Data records
★ ★ ★ ★ ★
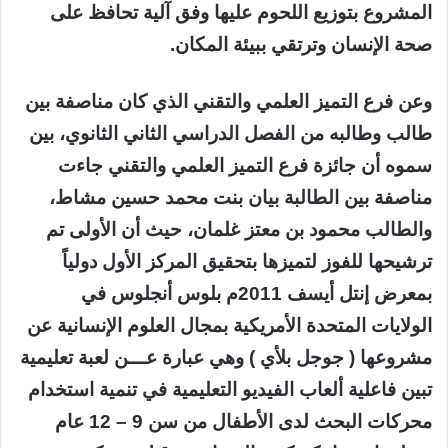
المشروع بتوزيع اللحوم عليها وفق آلية تحافظ على
صحة الإنسان وترتقي ببيئة المكان.
وعن فرع التميز العلمي والتقني الذي كان مناصفة بين
طالب وطالبه من الفصل الدراسي الثاني الثانوي، بين
سموه أن جائزة فرع التميز العلمي والتقني جاءت
مناصفة بين الطالبة بيان بنت محمد حسين مشاط،
والطالب محمود بن معتز غلمان، حيث أن الأولى تم
ترشيحها للفوز لتميزها بتحقيق المركز الأول دولياً
بمعرض إنتل أيسف 2011م بلوس أنجلوس في
الولايات المتحدة الأمريكية بمجال العلوم الإنسانية عن
مشروعها ( جوجل بلأي ) وهي عبارة عـــن لعبة تعليمية
تبين فاعلية ألعاب الفيديو التعليمية في تنمية استخدام
محركات البحث لدى الأطفال من سن 9 – 12 عام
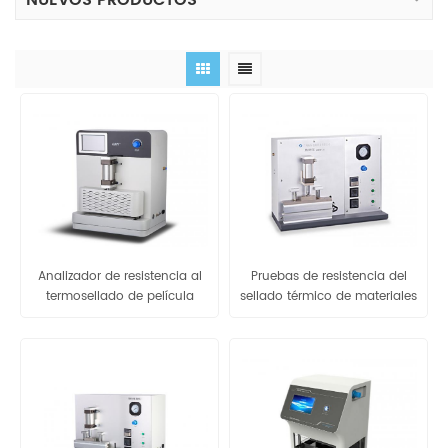
NUEVOS PRODUCTOS
Analizador de resistencia al
Pruebas de resistencia del
termosellado de película
sellado térmico de materiales
BOPP GBB-A1
de barrera flexibles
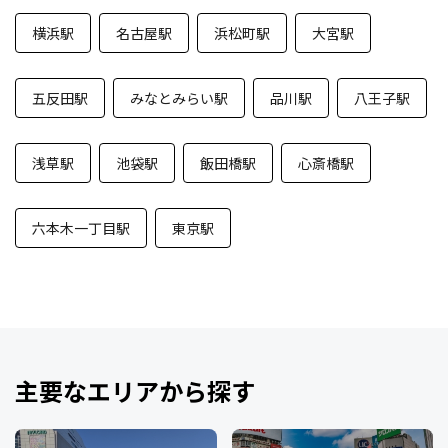
横浜駅
名古屋駅
浜松町駅
大宮駅
五反田駅
みなとみらい駅
品川駅
八王子駅
浅草駅
池袋駅
飯田橋駅
心斎橋駅
六本木一丁目駅
東京駅
主要なエリアから探す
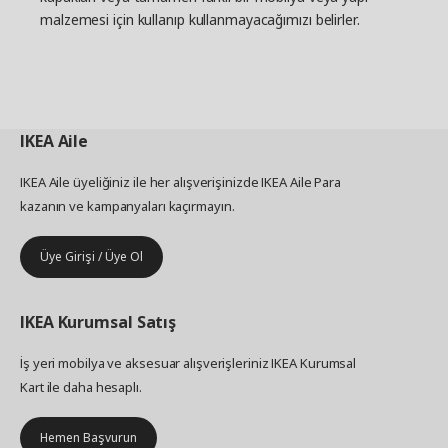
malzemesi için kullanıp kullanmayacağımızı belirler.
IKEA
Aile
IKEA Aile üyeliğiniz ile her alışverişinizde IKEA Aile Para
kazanın ve kampanyaları kaçırmayın.
Üye Girişi / Üye Ol
IKEA
Kurumsal Satış
İş yeri mobilya ve aksesuar alışverişleriniz IKEA Kurumsal
Kart ile daha hesaplı.
Hemen Başvurun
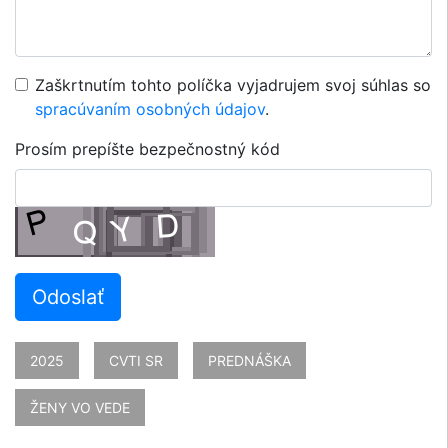
Zaškrtnutím tohto políčka vyjadrujem svoj súhlas so
spracúvaním osobných údajov
.
Prosím prepíšte bezpečnostný kód
Odoslať
2025
CVTI SR
PREDNÁŠKA
ŽENY VO VEDE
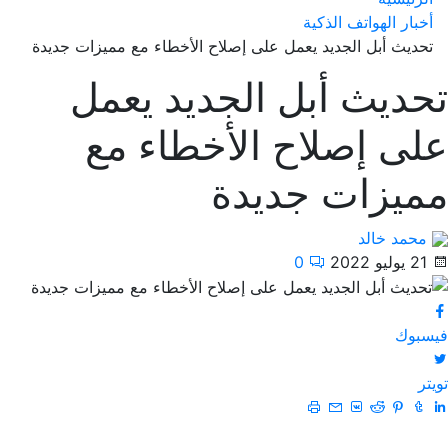
أخبار الهواتف الذكية
تحديث أبل الجديد يعمل على إصلاح الأخطاء مع مميزات جديدة
تحديث أبل الجديد يعمل
على إصلاح الأخطاء مع
مميزات جديدة
محمد خالد
21 يوليو 2022
0
فيسبوك
تويتر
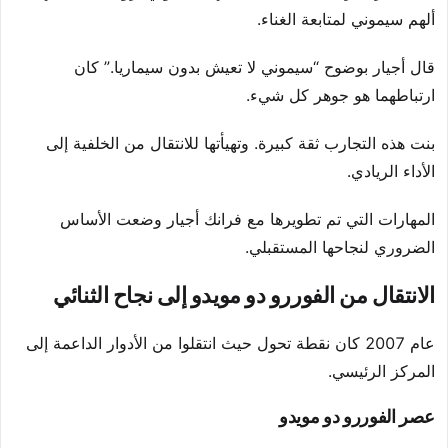
ألهم سيموني لمتابعة الغناء.
قال أجيار بوضوح “سيموني لا تعيش بدون سيماريا.” كان
ارتباطهما هو جوهر كل شيء.
بنت هذه التجارب ثقة كبيرة. وتهيأتها للانتقال من الخلفية إلى
الأداء الريادي.
المهارات التي تم تطويرها مع فرانك أجيار وضعت الأساس
الضروري لنجاحها المستقبلي.
الانتقال من الفوررو دو مويدو إلى نجاح الثنائي
عام 2007 كان نقطة تحول حيث انتقلوا من الأدوار الداعمة إلى
المركز الرئيسي.
عصر الفوررو دو مويدو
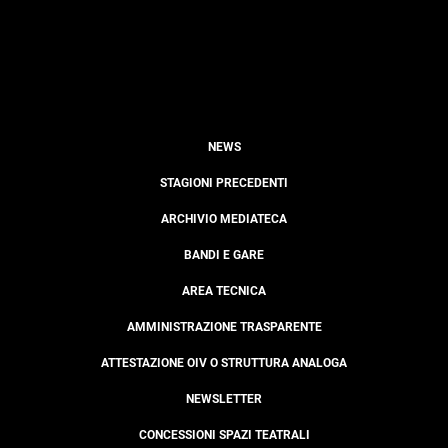
NEWS
STAGIONI PRECEDENTI
ARCHIVIO MEDIATECA
BANDI E GARE
AREA TECNICA
AMMINISTRAZIONE TRASPARENTE
ATTESTAZIONE OIV O STRUTTURA ANALOGA
NEWSLETTER
CONCESSIONI SPAZI TEATRALI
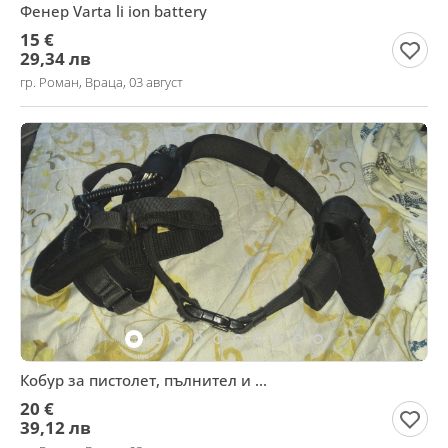
Фенер Varta li ion battery
15 €
29,34 лв
гр. Роман, Враца, 03 август
Кобур за пистолет, пълнител и ...
20 €
39,12 лв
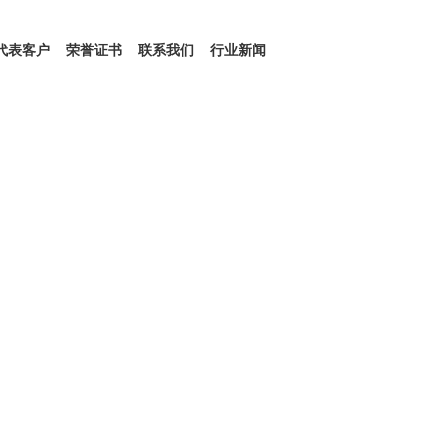
代表客户
荣誉证书
联系我们
行业新闻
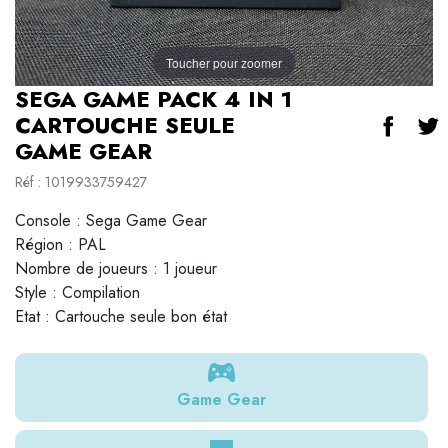
Toucher pour zoomer
SEGA GAME PACK 4 IN 1
CARTOUCHE SEULE
GAME GEAR
Réf : 1019933759427
Console : Sega Game Gear
Région : PAL
Nombre de joueurs : 1 joueur
Style : Compilation
Etat : Cartouche seule bon état
Game Gear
★ ★ ★ ★ ★
● PROBLEM REQUIREMENTS
The entries are to be copied exactly, and each image is to be omitted.

● RESPONSE AREA
المشروع بتوزيع اللحوم عليها وفق آلية تحافظ على
صحة الإنسان وترتقي ببيئة المكان.
وعن فرع التميز العلمي والتقني الذي كان مناصفة بين
طالب وطالبه من الفصل الدراسي الثاني الثانوي، بين
سموه أن جائزة فرع التميز العلمي والتقني جاءت
مناصفة بين الطالبة بيان بنت محمد حسين مشاط،
والطالب محمود بن معتز غلمان، حيث أن الأولى تم
ترشيحها للفوز لتميزها بتحقيق المركز الأول دولياً
بمعرض إنتل أيسف 2011م بلوس أنجلوس في
الولايات المتحدة الأمريكية بمجال العلوم الإنسانية عن
مشروعها ( جوجل بلأي ) وهي عبارة عـــن لعبة تعليمية
تبين فاعلية ألعاب الفيديو التعليمية في تنمية استخدام
محركات البحث لدى الأطفال من سن 9 – 12 عام
NUEVOS PRODUCTOS
Analizador de resistencia al
Pruebas de resistencia del
termosellado de película
sellado térmico de materiales
BOPP GBB-A1
de barrera flexibles
横浜駅
名古屋駅
浜松町駅
大宮駅
五反田駅
みなとみらい駅
品川駅
八王子駅
浅草駅
池袋駅
飯田橋駅
心斎橋駅
六本木一丁目駅
東京駅
主要なエリアから探す
malzemesi için kullanıp kullanmayacağımızı belirler.
IKEA
Aile
IKEA Aile üyeliğiniz ile her alışverişinizde IKEA Aile Para
kazanın ve kampanyaları kaçırmayın.
Üye Girişi / Üye Ol
IKEA
Kurumsal Satış
İş yeri mobilya ve aksesuar alışverişleriniz IKEA Kurumsal
Kart ile daha hesaplı.
Hemen Başvurun
Zaškrtnutím tohto políčka vyjadrujem svoj súhlas so
spracúvaním osobných údajov
.
Prosím prepíšte bezpečnostný kód
Odoslať
2025
CVTI SR
PREDNÁŠKA
ŽENY VO VEDE
أخبار الهواتف الذكية
تحديث أبل الجديد يعمل على إصلاح الأخطاء مع مميزات جديدة
تحديث أبل الجديد يعمل
على إصلاح الأخطاء مع
مميزات جديدة
محمد خالد
21 يوليو 2022
0
فيسبوك
تويتر
ألهم سيموني لمتابعة الغناء.
قال أجيار بوضوح “سيموني لا تعيش بدون سيماريا.” كان
ارتباطهما هو جوهر كل شيء.
بنت هذه التجارب ثقة كبيرة. وتهيأتها للانتقال من الخلفية إلى
الأداء الريادي.
المهارات التي تم تطويرها مع فرانك أجيار وضعت الأساس
الضروري لنجاحها المستقبلي.
الانتقال من الفوررو دو مويدو إلى نجاح الثنائي
عام 2007 كان نقطة تحول حيث انتقلوا من الأدوار الداعمة إلى
المركز الرئيسي.
عصر الفوررو دو مويدو
NEWS
STAGIONI PRECEDENTI
ARCHIVIO MEDIATECA
BANDI E GARE
AREA TECNICA
AMMINISTRAZIONE TRASPARENTE
ATTESTAZIONE OIV O STRUTTURA ANALOGA
NEWSLETTER
CONCESSIONI SPAZI TEATRALI
Фенер Varta li ion battery
15 €
29,34 лв
гр. Роман, Враца, 03 август
Кобур за пистолет, пълнител и ...
20 €
39,12 лв
代表客户
荣誉证书
联系我们
行业新闻
Toucher pour zoomer
SEGA GAME PACK 4 IN 1
CARTOUCHE SEULE
GAME GEAR
Réf : 1019933759427
Console : Sega Game Gear
Région : PAL
Nombre de joueurs : 1 joueur
Style : Compilation
Etat : Cartouche seule bon état
Game Gear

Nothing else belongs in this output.